Lapix, connue pour son franc-parler, a été la cible d’une manœuvre politique après avoir interrogé le Premier ministre Édouard Philippe en mars 2020. Alors que le pays était confiné, elle a demandé si le gouvernement savait que les élections ne pourraient pas se tenir en toute sécurité. Sa question a provoqué une réaction immédiate : Philippe, visiblement déstabilisé, a quitté l’antenne furieux.
Depuis cet incident, Lapix a été mise à l’écart, alors que Macron évitait France 2, la chaîne où elle travaillait, pour se tourner vers des médias jugés plus conciliants. Ce changement de cap a été perçu comme une tentative de contrôler les voix critiques au sein des médias français.
Le licenciement de Lapix est présenté comme un simple changement de direction, mais les observateurs s’accordent à dire qu’il s’agit d’une exécution politique déguisée. Delphine Ernote, présidente de France Télévision, est accusée d’avoir cédé aux pressions de l’Élysée après chaque interview difficile pour le président.

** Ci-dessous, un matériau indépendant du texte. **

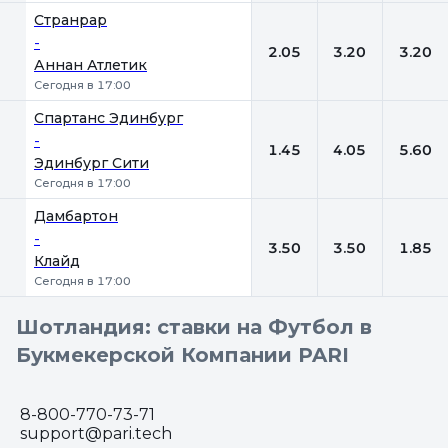
Странрар
-
2.05
3.20
3.20
Аннан Атлетик
Сегодня в 17:00
Спартанс Эдинбург
-
1.45
4.05
5.60
Эдинбург Сити
Сегодня в 17:00
Дамбартон
-
3.50
3.50
1.85
Клайд
Сегодня в 17:00
Шотландия: ставки на Футбол в
Букмекерской Компании PARI
8-800-770-73-71
support@pari.tech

Ce qui est en jeu dépasse le sort d’une seule journaliste. C’est l’avenir de la liberté de la presse en France qui est menacé. Si des journalistes comme Lapix peuvent être licenciés pour avoir posé des questions difficiles, qui osera le faire demain ?

La situation actuelle crée un climat de peur parmi les journalistes. Une démocratie sans presse indépendante est une démocratie en danger. Les citoyens doivent s’inquiéter lorsque les voix dissidentes sont réduites au silence, car cela préfigure une société où la vérité est étouffée.
Lapix a toujours défendu l’idée que le journalisme doit révéler la vérité, même si elle dérange. Aujourd’hui, cette conviction lui a coûté sa carrière. Si nous restons silencieux face à cette injustice, nous risquons de perdre la capacité de questionner les puissants.
Il est impératif que le public se mobilise pour défendre la liberté de la presse. La fin du silence commence par la reconnaissance des dangers que représente le licenciement d’une journaliste pour avoir posé une question. La vérité doit être défendue, sinon nous ne ferons face qu’à la peur et à la censure.